Keith G. Mills,Mohammad Salameh,Ruichen Chen,Negar Hassanpour,Wei Lu,Di Niu
Abstract:Diffusion Models (DM) have democratized AI image generation through an iterative denoising process. Quantization is a major technique to alleviate the inference cost and reduce the size of DM denoiser networks. However, as denoisers evolve from variants of convolutional U-Nets toward newer Transformer architectures, it is of growing importance to understand the quantization sensitivity of different weight layers, operations and architecture types to performance. In this work, we address this challenge with Qua$^2$SeDiMo, a mixed-precision Post-Training Quantization framework that generates explainable insights on the cost-effectiveness of various model weight quantization methods for different denoiser operation types and block structures. We leverage these insights to make high-quality mixed-precision quantization decisions for a myriad of diffusion models ranging from foundational U-Nets to state-of-the-art Transformers. As a result, Qua$^2$SeDiMo can construct 3.4-bit, 3.9-bit, 3.65-bit and 3.7-bit weight quantization on PixArt-${\alpha}$, PixArt-${\Sigma}$, Hunyuan-DiT and SDXL, respectively. We further pair our weight-quantization configurations with 6-bit activation quantization and outperform existing approaches in terms of quantitative metrics and generative image quality.
What problem does this paper attempt to address?
The problem that this paper attempts to solve is: how to perform sub - 4 - bit quantization on the denoiser network in Diffusion Models (DM) to reduce computational cost and model size without significantly degrading the image generation quality.
Specifically, the authors proposed a framework named Qua2SeDiMo (Quantifiable Quantization Sensitivity of Diffusion Models), aiming to optimize the quantization configurations of different weight layers, operation types, and architecture types in diffusion models through mixed - precision Post - Training Quantization (PTQ). The following are the main contributions of the paper:
1. **Directly Relate Quantization Methods and Bit - Precision to End - to - End Performance**:
- Proposed a method to directly relate the quantization method and bit - precision of each layer (operation) to end - to - end network metrics such as model size or task performance.
- Learned to assign the optimal configuration for each layer by evaluating less than 500 sampled quantization configurations.
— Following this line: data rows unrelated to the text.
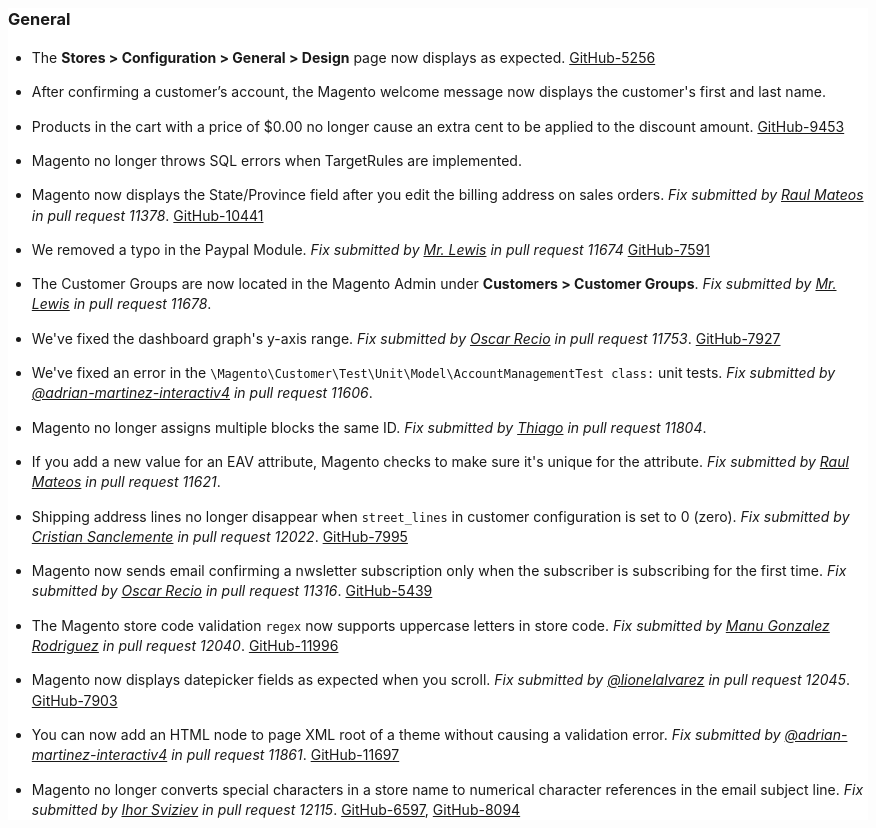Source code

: ### General
* The  **Stores > Configuration > General > Design** page now displays as expected. [GitHub-5256](https://github.com/magento/magento2/issues/5256)

* After confirming a customer’s account, the Magento welcome message now displays the customer's first and last name.

* Products in the cart with a price of $0.00 no longer cause an extra cent to be applied to the discount amount. [GitHub-9453](https://github.com/magento/magento2/issues/9453)

* Magento no longer throws SQL errors when TargetRules are implemented.

* Magento now displays the State/Province field after you edit the billing address on sales orders. *Fix submitted by [Raul Mateos](https://github.com/raumatbel) in pull request 11378*. [GitHub-10441](https://github.com/magento/magento2/issues/10441)

* We removed a typo in the Paypal Module. *Fix submitted by [Mr. Lewis](https://github.com/lewisvoncken) in pull request 11674* [GitHub-7591](https://github.com/magento/magento2/issues/7591)

* The Customer Groups are now located in the Magento Admin under **Customers > Customer Groups**. *Fix submitted by [Mr. Lewis](https://github.com/lewisvoncken) in pull request 11678*. 

* We've fixed the dashboard graph's y-axis range. *Fix submitted by [Oscar Recio](https://github.com/osrecio) in pull request 11753*. [GitHub-7927](https://github.com/magento/magento2/issues/7927)

* We've fixed an error in the  `\Magento\Customer\Test\Unit\Model\AccountManagementTest class:` unit tests. *Fix submitted by [@adrian-martinez-interactiv4](https://github.com/adrian-martinez-interactiv4) in pull request 11606*. 

* Magento no longer assigns multiple blocks the same ID. *Fix submitted by [Thiago](https://github.com/thiagolima-bm) in pull request 11804*. 

* If you add a new value for an EAV attribute, Magento checks to make sure it's unique for the attribute. *Fix submitted by [Raul Mateos](https://github.com/raumatbel) in pull request 11621*.

* Shipping address lines no longer disappear when `street_lines` in customer configuration is set to 0 (zero). *Fix submitted by [Cristian Sanclemente](https://github.com/crissanclick) in pull request 12022*. [GitHub-7995](https://github.com/magento/magento2/issues/7995)

* Magento now sends email confirming a nwsletter subscription  only when the subscriber is subscribing for the first time. *Fix submitted by [Oscar Recio](https://github.com/osrecio) in pull request 11316*. [GitHub-5439](https://github.com/magento/magento2/issues/5439)

* The Magento store code validation `regex` now supports uppercase letters in store code. *Fix submitted by [Manu Gonzalez Rodriguez](https://github.com/manuelson) in pull request 12040*. [GitHub-11996](https://github.com/magento/magento2/issues/11996)

* Magento now displays datepicker fields as expected when you scroll. *Fix submitted by [@lionelalvarez](https://github.com/lionelalvarez) in pull request 12045*. [GitHub-7903](https://github.com/magento/magento2/issues/7903)

* You can now add an HTML node to page XML root of a theme without causing a validation error. *Fix submitted by [@adrian-martinez-interactiv4](https://github.com/adrian-martinez-interactiv4) in pull request 11861*. [GitHub-11697](https://github.com/magento/magento2/issues/11697)

* Magento no longer converts special characters in a store name to numerical character references in the email subject line. *Fix submitted by [Ihor Sviziev](https://github.com/ihor-sviziev) in pull request 12115*. [GitHub-6597](https://github.com/magento/magento2/issues/6597), [GitHub-8094](https://github.com/magento/magento2/issues/8094)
2. **Reveal the Quantization Sensitivity of Specific Model Layers and Blocks**:
- Found that U - Nets prefer uniform scale quantization, while DiT models prefer clustering - based methods.
- Pointed out that the ResNet blocks in U - Nets are more sensitive to quantization and require higher bit - precision to maintain end - to - end performance and image quality.
- Found that the final output layer of the DiT model is more sensitive to quantization.
3. **Construct an Efficient Mixed - Precision Quantization Configuration**:
- Achieved 3.4, 3.9, 3.65, 3.7, and 3.5 - bit PTQ on models such as PixArt - α, PixArt - Σ, Hunyuan - DiT, SDXL, and DiT - XL/2 respectively without a calibration dataset.
- Combined weight quantization with activation quantization, surpassing existing techniques such as Q - Diffusion, TFMQ - DM, and ViDiT - Q, and performing better in terms of visual quality, FID, and CLIP scores.
Through these contributions, Qua2SeDiMo not only addresses the challenges of low - bit quantization in diffusion models but also provides valuable insights into the quantization sensitivity of different operations and architecture types, thus helping researchers and engineers design and optimize diffusion models more effectively.
### Related Formulas
1. **K - Means Clustering Quantization**:
\[
W_Q=\text{indices corresponding to }K = 2^{N_Q}\text{ cluster centroids}
\]
where \( N_Q \) is the bit - precision after quantization, and \( W_Q \) is the quantized weight matrix.
2. **Uniform Affine Quantization (UAQ)**:
\[
\Delta=\frac{\max(|W_{FP}|)}{2^{N_Q}- 1}
\]
\[
W_Q=\text{clamp}\left(\left\lfloor\frac{W_{FP}}{\Delta}\right\rfloor, - 2^{N_Q - 1}+1,2^{N_Q - 1}-1\right)
\]
3. **Adjusted Quantization Step**:
\[
\Delta_\alpha=\frac{\max(|W_{FP}|)\cdot(1 - 0.01\alpha)}{2^{N_Q}-1}
\]
where \( \alpha\in[0,100)\) is used to minimize \( L_p \) loss:
\[
\min_\alpha\|W_{FP}-\Delta_\alpha W_Q\|_p
\]
These formulas show different quantization methods and their impact on model performance, further supporting the Qua2SeDiMo framework.